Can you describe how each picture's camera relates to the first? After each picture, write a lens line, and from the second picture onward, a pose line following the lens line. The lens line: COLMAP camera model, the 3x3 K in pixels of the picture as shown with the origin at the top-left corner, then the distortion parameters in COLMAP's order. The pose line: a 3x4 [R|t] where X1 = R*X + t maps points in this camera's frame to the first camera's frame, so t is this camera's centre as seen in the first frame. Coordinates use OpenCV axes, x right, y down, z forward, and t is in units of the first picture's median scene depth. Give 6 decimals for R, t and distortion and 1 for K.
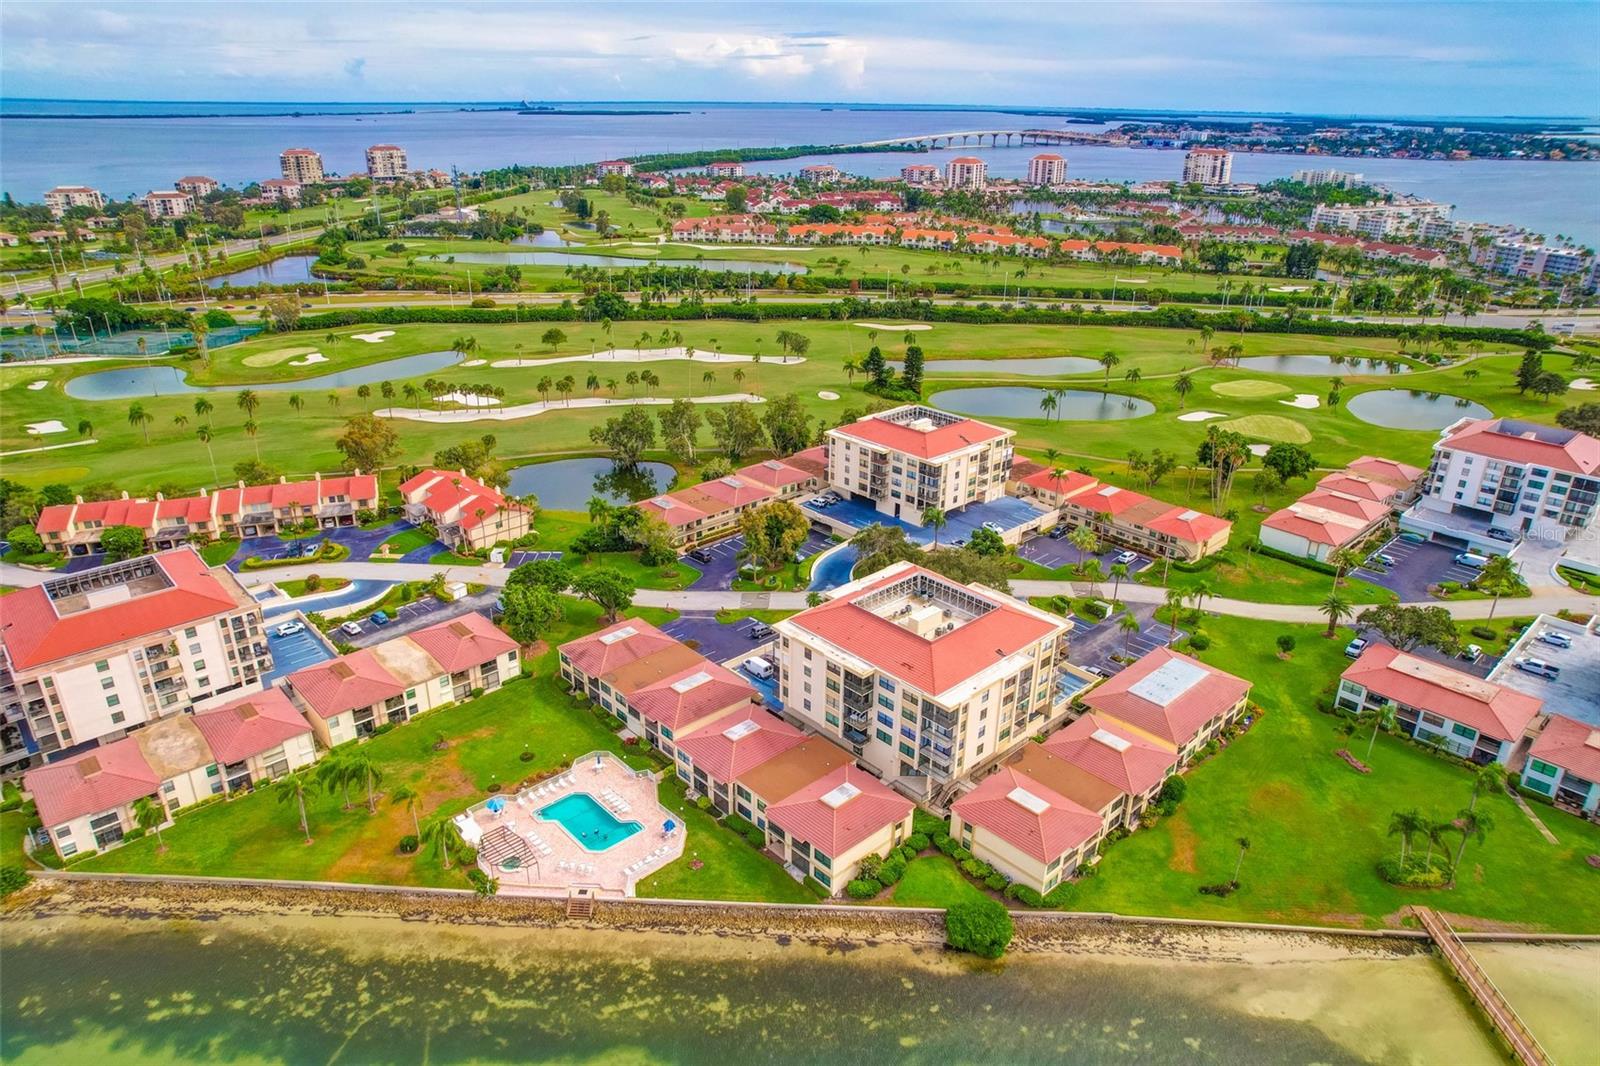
lens RADIAL K [[1018.0, 0, 800.0], [0, 1018.0, 533.0], [0, 0, 1]] dist [-0.074354, 0.067614]
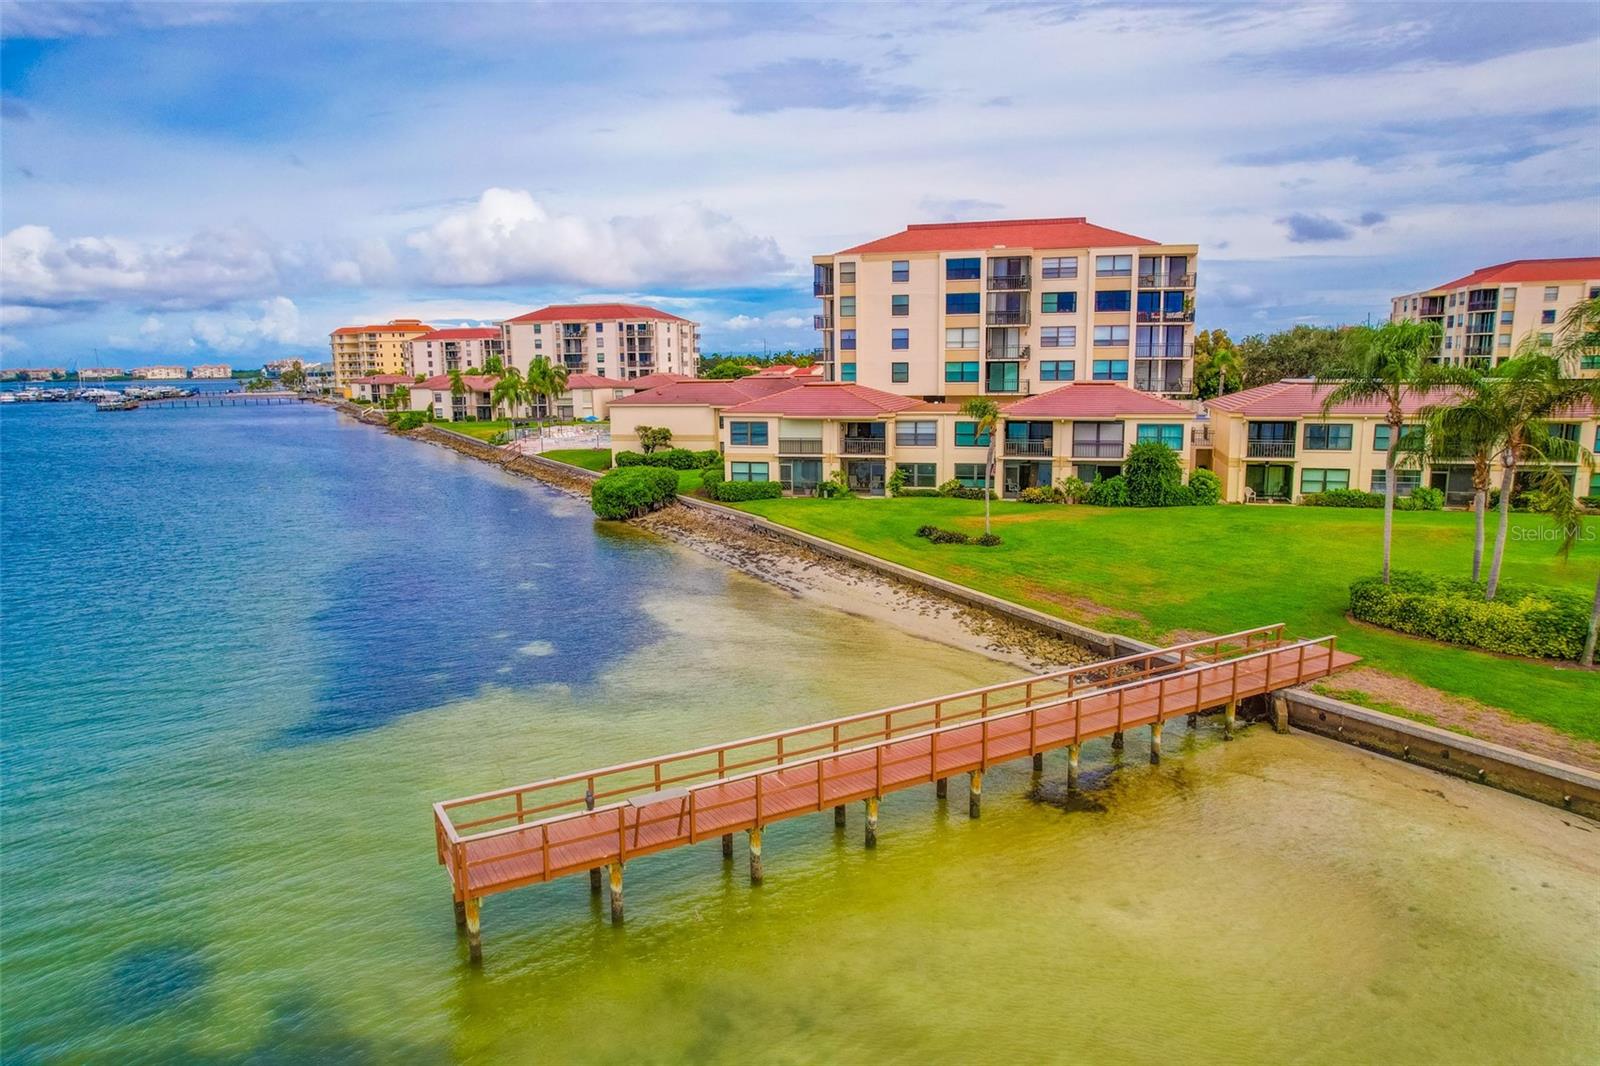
lens RADIAL K [[1018.0, 0, 800.0], [0, 1018.0, 533.0], [0, 0, 1]] dist [-0.074354, 0.067614]
pose [[0.522661, 0.125838, -0.843202, 0.637337], [-0.313543, 0.948102, -0.052857, 0.333466], [0.792790, 0.292006, 0.534991, 0.588119]]
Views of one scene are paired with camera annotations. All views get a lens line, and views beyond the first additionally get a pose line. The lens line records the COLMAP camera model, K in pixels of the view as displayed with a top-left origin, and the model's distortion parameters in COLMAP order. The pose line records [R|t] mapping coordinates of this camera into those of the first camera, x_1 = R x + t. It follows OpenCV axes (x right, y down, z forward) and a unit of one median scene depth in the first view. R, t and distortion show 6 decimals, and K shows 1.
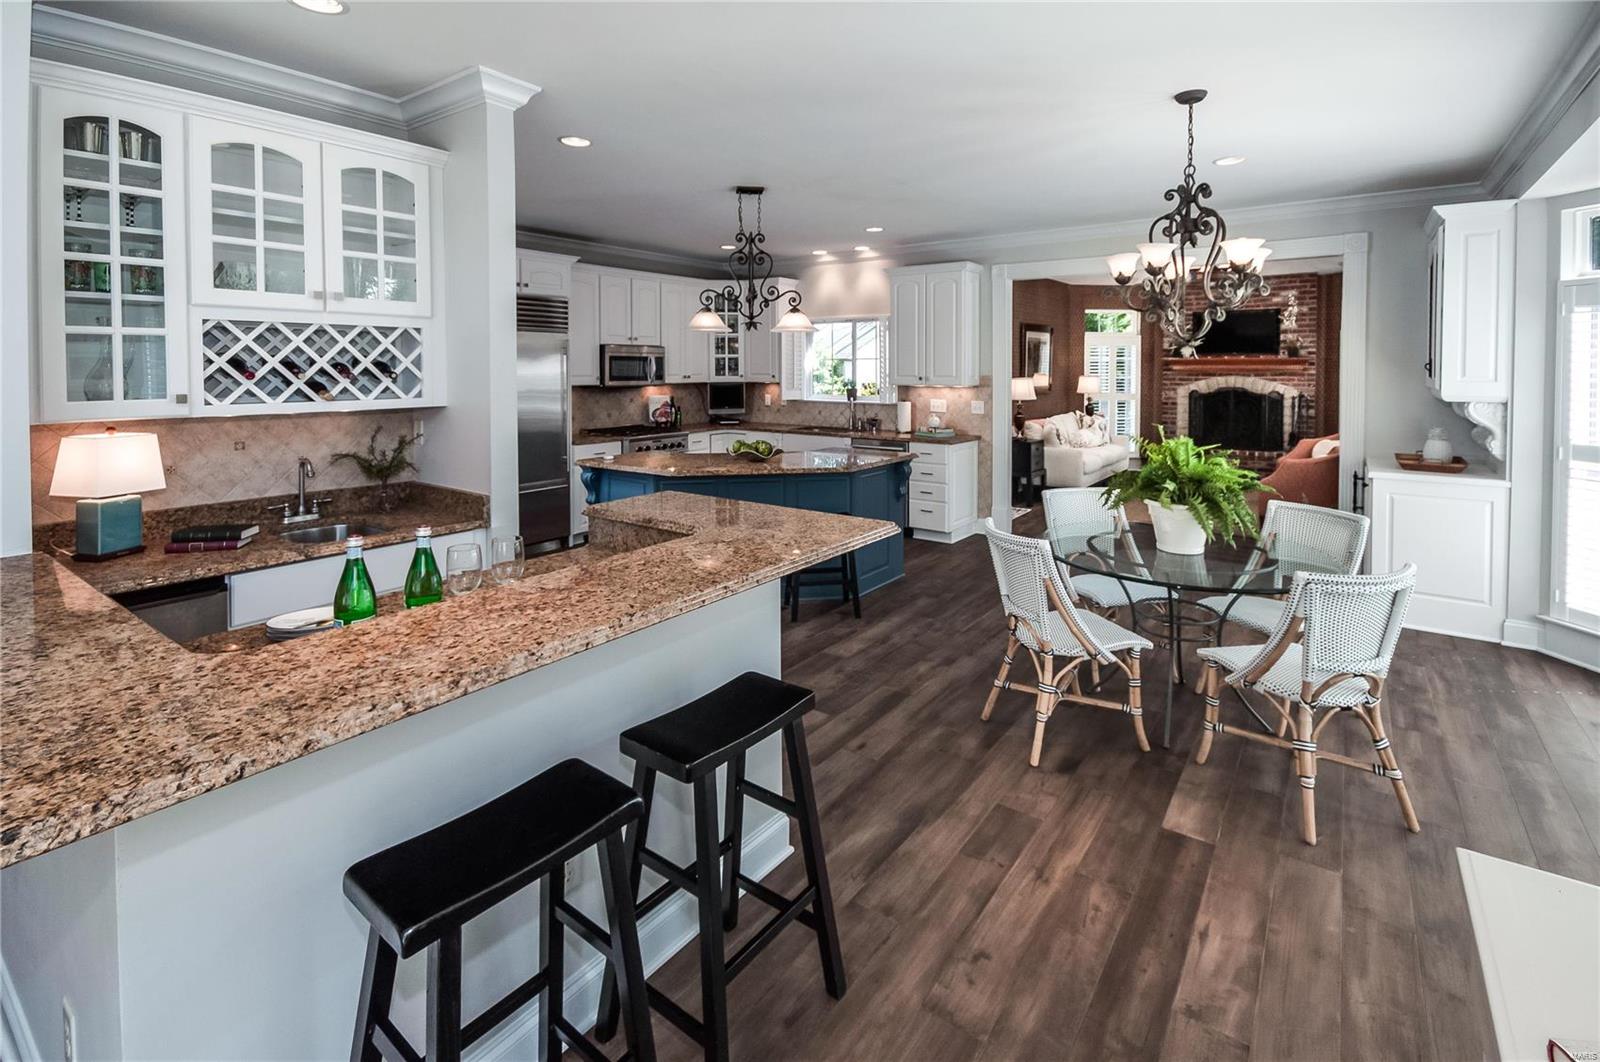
lens RADIAL K [[733.5, 0, 829.7], [0, 733.5, 391.5], [0, 0, 1]] dist [-0.000351, -0.000085]
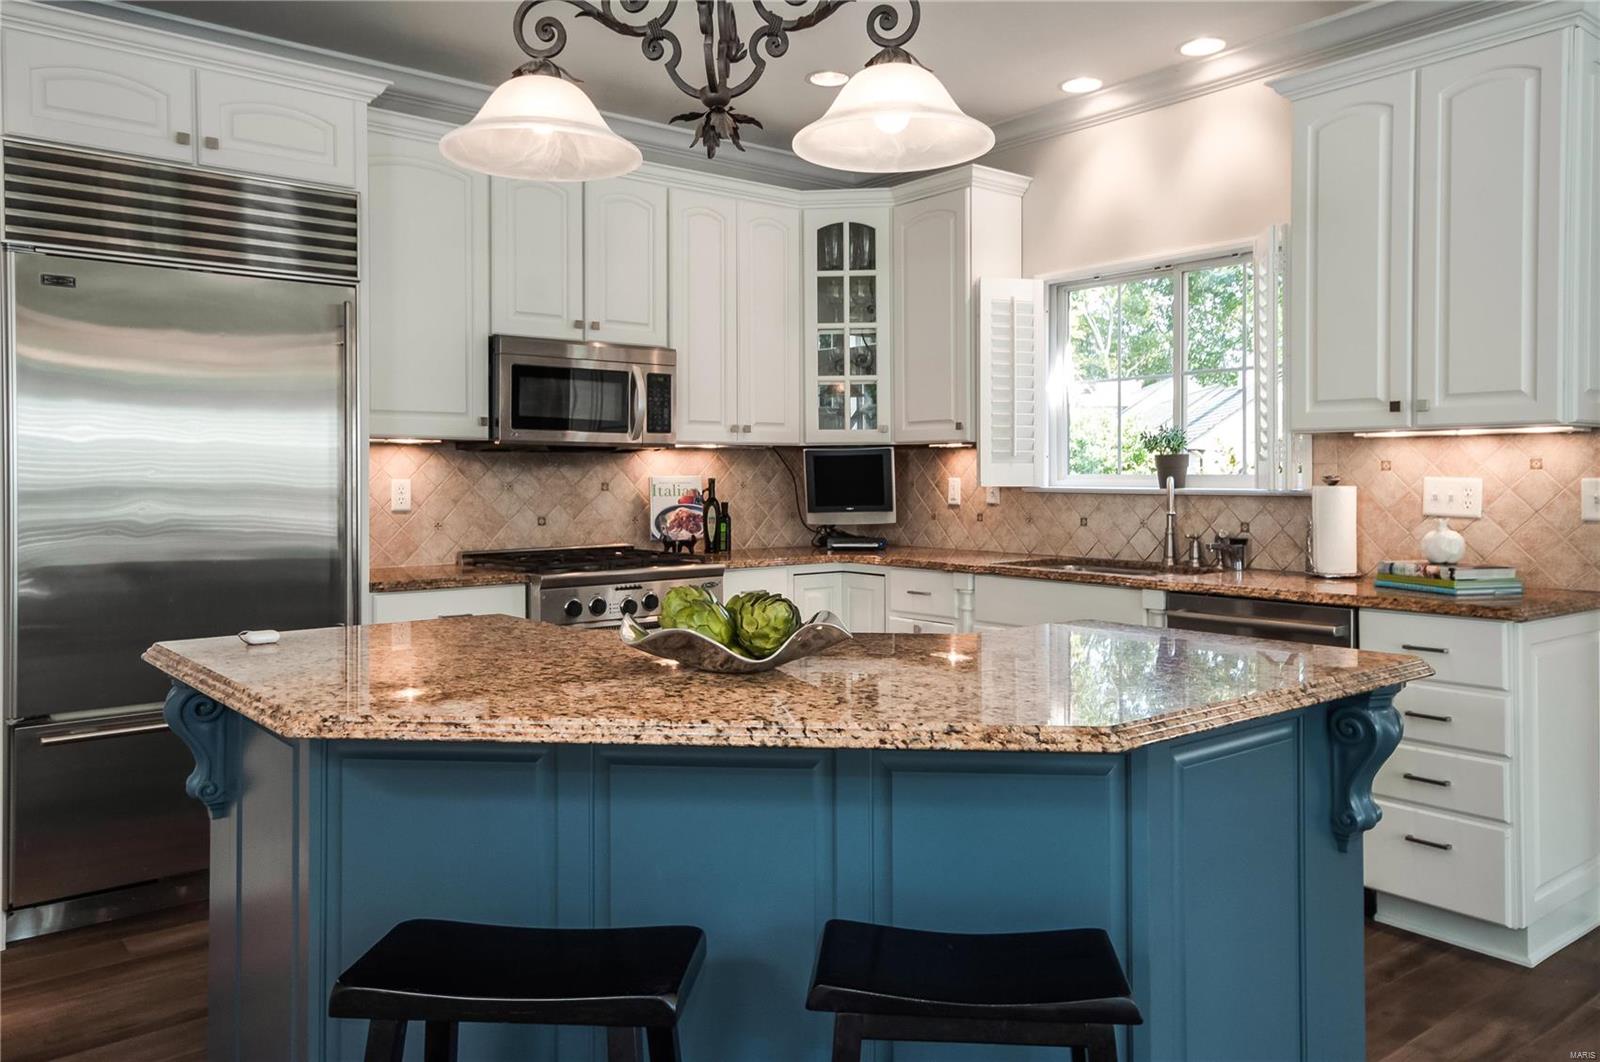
lens RADIAL K [[1197.0, 0, 806.6], [0, 1197.0, 498.8], [0, 0, 1]] dist [0.034247, -0.000085]
pose [[0.960309, 0.001432, -0.278935, 0.023294], [-0.004129, 0.999950, -0.009082, 0.024966], [0.278908, 0.009874, 0.960267, 0.394650]]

----

• [Problem description]:
The records shown above are to be repeated exactly, with the pictures left out.

• [Response]:
Can you describe how each picture's camera relates to the first? After each picture, write a lens line, and from the second picture onward, a pose line following the lens line. The lens line: COLMAP camera model, the 3x3 K in pixels of the picture as shown with the origin at the top-left corner, then the distortion parameters in COLMAP's order. The pose line: a 3x4 [R|t] where X1 = R*X + t maps points in this camera's frame to the first camera's frame, so t is this camera's centre as seen in the first frame. Coordinates use OpenCV axes, x right, y down, z forward, and t is in units of the first picture's median scene depth. Give 6 decimals for R, t and distortion and 1 for K.
lens RADIAL K [[1018.0, 0, 800.0], [0, 1018.0, 533.0], [0, 0, 1]] dist [-0.074354, 0.067614]
lens RADIAL K [[1018.0, 0, 800.0], [0, 1018.0, 533.0], [0, 0, 1]] dist [-0.074354, 0.067614]
pose [[0.522661, 0.125838, -0.843202, 0.637337], [-0.313543, 0.948102, -0.052857, 0.333466], [0.792790, 0.292006, 0.534991, 0.588119]]
Views of one scene are paired with camera annotations. All views get a lens line, and views beyond the first additionally get a pose line. The lens line records the COLMAP camera model, K in pixels of the view as displayed with a top-left origin, and the model's distortion parameters in COLMAP order. The pose line records [R|t] mapping coordinates of this camera into those of the first camera, x_1 = R x + t. It follows OpenCV axes (x right, y down, z forward) and a unit of one median scene depth in the first view. R, t and distortion show 6 decimals, and K shows 1.
lens RADIAL K [[733.5, 0, 829.7], [0, 733.5, 391.5], [0, 0, 1]] dist [-0.000351, -0.000085]
lens RADIAL K [[1197.0, 0, 806.6], [0, 1197.0, 498.8], [0, 0, 1]] dist [0.034247, -0.000085]
pose [[0.960309, 0.001432, -0.278935, 0.023294], [-0.004129, 0.999950, -0.009082, 0.024966], [0.278908, 0.009874, 0.960267, 0.394650]]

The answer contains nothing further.